WRITTEN TASK — Search the records for the string "сметаной", then copy each line that has it.

DATA FOR THIS EXERCISE section start

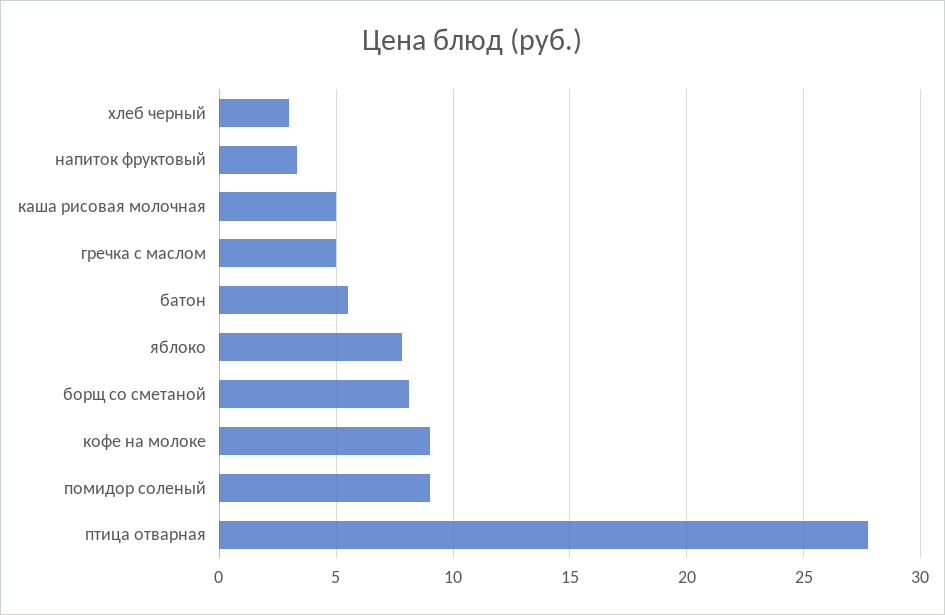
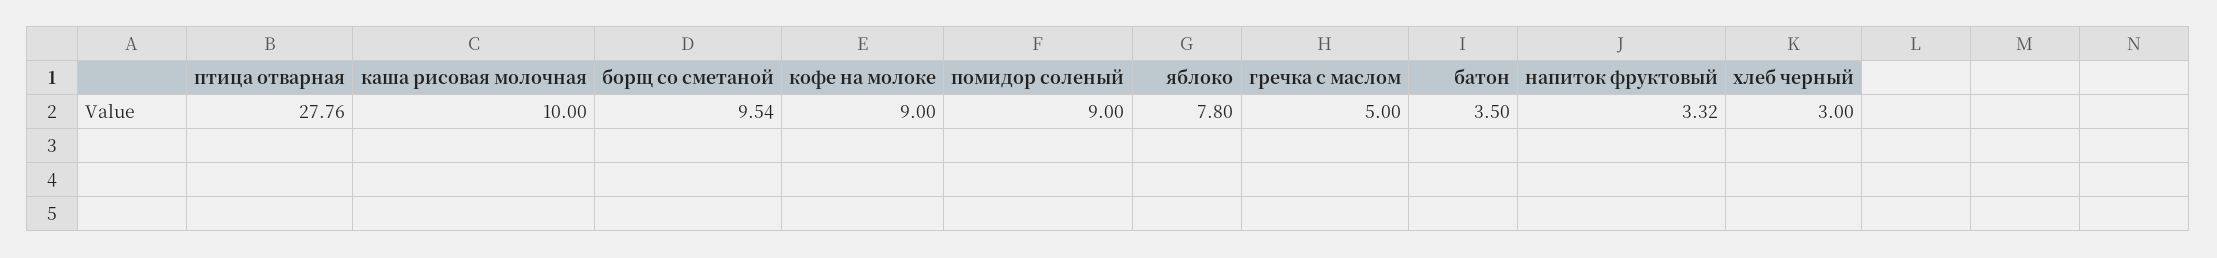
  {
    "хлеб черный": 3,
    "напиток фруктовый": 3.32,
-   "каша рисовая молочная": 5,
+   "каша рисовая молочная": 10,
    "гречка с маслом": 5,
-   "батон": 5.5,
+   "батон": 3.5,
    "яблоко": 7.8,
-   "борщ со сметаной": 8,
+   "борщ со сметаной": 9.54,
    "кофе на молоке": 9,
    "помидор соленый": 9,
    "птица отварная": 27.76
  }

DATA FOR THIS EXERCISE section end
DATA FOR THIS EXERCISE section start

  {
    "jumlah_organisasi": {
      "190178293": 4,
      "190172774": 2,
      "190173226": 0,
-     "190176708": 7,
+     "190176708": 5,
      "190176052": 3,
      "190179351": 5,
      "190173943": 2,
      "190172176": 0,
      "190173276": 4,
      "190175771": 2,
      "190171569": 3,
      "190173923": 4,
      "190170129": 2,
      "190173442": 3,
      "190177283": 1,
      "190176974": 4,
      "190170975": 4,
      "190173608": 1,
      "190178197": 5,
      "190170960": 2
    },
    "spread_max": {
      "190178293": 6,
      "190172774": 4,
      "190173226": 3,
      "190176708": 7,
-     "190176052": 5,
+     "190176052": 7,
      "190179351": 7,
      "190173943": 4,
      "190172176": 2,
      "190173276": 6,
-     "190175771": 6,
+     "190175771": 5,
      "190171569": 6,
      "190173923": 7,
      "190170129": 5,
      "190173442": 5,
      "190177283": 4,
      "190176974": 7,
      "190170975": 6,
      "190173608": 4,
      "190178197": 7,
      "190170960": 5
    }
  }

DATA FOR THIS EXERCISE section end
DATA FOR THIS EXERCISE section start

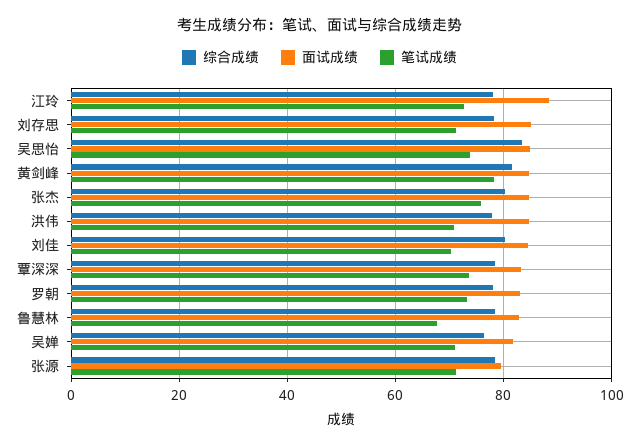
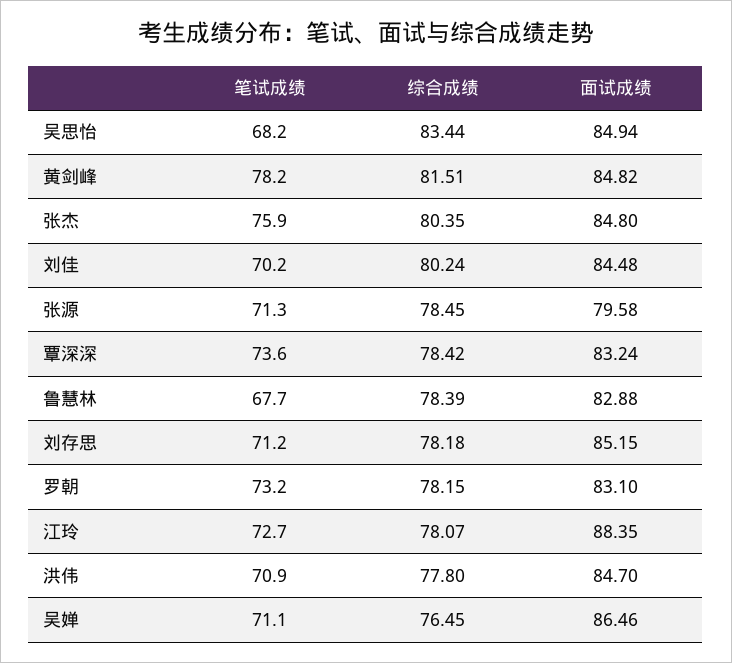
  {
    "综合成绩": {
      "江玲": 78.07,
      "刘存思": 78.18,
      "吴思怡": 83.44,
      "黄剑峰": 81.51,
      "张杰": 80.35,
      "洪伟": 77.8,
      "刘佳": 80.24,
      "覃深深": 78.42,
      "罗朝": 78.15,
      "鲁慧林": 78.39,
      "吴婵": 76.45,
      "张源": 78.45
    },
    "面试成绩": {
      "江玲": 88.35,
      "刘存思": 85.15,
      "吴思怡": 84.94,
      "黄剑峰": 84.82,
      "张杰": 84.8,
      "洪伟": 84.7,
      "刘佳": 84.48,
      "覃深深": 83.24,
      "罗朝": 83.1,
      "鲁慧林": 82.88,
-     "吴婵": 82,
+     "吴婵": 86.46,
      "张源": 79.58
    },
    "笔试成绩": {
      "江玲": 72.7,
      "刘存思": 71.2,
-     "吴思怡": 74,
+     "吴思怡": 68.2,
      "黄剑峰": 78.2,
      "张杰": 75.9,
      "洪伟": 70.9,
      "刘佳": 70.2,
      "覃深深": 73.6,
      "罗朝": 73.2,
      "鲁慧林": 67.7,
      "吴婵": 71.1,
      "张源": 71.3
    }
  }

DATA FOR THIS EXERCISE section end

RESULT OF THE TASK —
-   "борщ со сметаной": 8,
+   "борщ со сметаной": 9.54,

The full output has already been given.